What to produce: Produce a verbatim copy of the entries listed below.

··· Source data ···

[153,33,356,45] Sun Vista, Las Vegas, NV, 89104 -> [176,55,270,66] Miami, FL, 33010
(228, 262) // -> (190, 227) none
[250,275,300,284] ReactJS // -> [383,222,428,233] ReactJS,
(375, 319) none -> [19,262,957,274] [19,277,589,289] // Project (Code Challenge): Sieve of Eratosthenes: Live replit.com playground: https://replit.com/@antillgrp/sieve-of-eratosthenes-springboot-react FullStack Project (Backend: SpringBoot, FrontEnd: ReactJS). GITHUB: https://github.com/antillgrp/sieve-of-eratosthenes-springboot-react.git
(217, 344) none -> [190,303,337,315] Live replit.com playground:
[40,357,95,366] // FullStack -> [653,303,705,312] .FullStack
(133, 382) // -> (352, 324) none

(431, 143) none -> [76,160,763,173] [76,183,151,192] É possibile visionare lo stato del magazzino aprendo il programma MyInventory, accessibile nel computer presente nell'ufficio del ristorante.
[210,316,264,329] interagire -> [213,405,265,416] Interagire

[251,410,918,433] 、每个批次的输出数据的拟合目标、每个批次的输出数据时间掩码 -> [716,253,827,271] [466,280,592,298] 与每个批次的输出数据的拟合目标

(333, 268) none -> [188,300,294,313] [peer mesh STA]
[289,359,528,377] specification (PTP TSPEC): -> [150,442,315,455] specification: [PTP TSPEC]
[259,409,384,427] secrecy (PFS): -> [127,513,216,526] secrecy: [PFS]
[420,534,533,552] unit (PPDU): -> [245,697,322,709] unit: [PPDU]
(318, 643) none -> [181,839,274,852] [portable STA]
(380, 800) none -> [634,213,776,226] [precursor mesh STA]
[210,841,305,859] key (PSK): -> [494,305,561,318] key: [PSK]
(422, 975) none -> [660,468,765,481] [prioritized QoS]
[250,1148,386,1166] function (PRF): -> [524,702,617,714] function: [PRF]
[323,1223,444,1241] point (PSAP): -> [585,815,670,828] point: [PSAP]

···

Solution:
[153,33,356,45] Sun Vista, Las Vegas, NV, 89104 -> [176,55,270,66] Miami, FL, 33010
(228, 262) // -> (190, 227) none
[250,275,300,284] ReactJS // -> [383,222,428,233] ReactJS,
(375, 319) none -> [19,262,957,274] [19,277,589,289] // Project (Code Challenge): Sieve of Eratosthenes: Live replit.com playground: https://replit.com/@antillgrp/sieve-of-eratosthenes-springboot-react FullStack Project (Backend: SpringBoot, FrontEnd: ReactJS). GITHUB: https://github.com/antillgrp/sieve-of-eratosthenes-springboot-react.git
(217, 344) none -> [190,303,337,315] Live replit.com playground:
[40,357,95,366] // FullStack -> [653,303,705,312] .FullStack
(133, 382) // -> (352, 324) none

(431, 143) none -> [76,160,763,173] [76,183,151,192] É possibile visionare lo stato del magazzino aprendo il programma MyInventory, accessibile nel computer presente nell'ufficio del ristorante.
[210,316,264,329] interagire -> [213,405,265,416] Interagire

[251,410,918,433] 、每个批次的输出数据的拟合目标、每个批次的输出数据时间掩码 -> [716,253,827,271] [466,280,592,298] 与每个批次的输出数据的拟合目标

(333, 268) none -> [188,300,294,313] [peer mesh STA]
[289,359,528,377] specification (PTP TSPEC): -> [150,442,315,455] specification: [PTP TSPEC]
[259,409,384,427] secrecy (PFS): -> [127,513,216,526] secrecy: [PFS]
[420,534,533,552] unit (PPDU): -> [245,697,322,709] unit: [PPDU]
(318, 643) none -> [181,839,274,852] [portable STA]
(380, 800) none -> [634,213,776,226] [precursor mesh STA]
[210,841,305,859] key (PSK): -> [494,305,561,318] key: [PSK]
(422, 975) none -> [660,468,765,481] [prioritized QoS]
[250,1148,386,1166] function (PRF): -> [524,702,617,714] function: [PRF]
[323,1223,444,1241] point (PSAP): -> [585,815,670,828] point: [PSAP]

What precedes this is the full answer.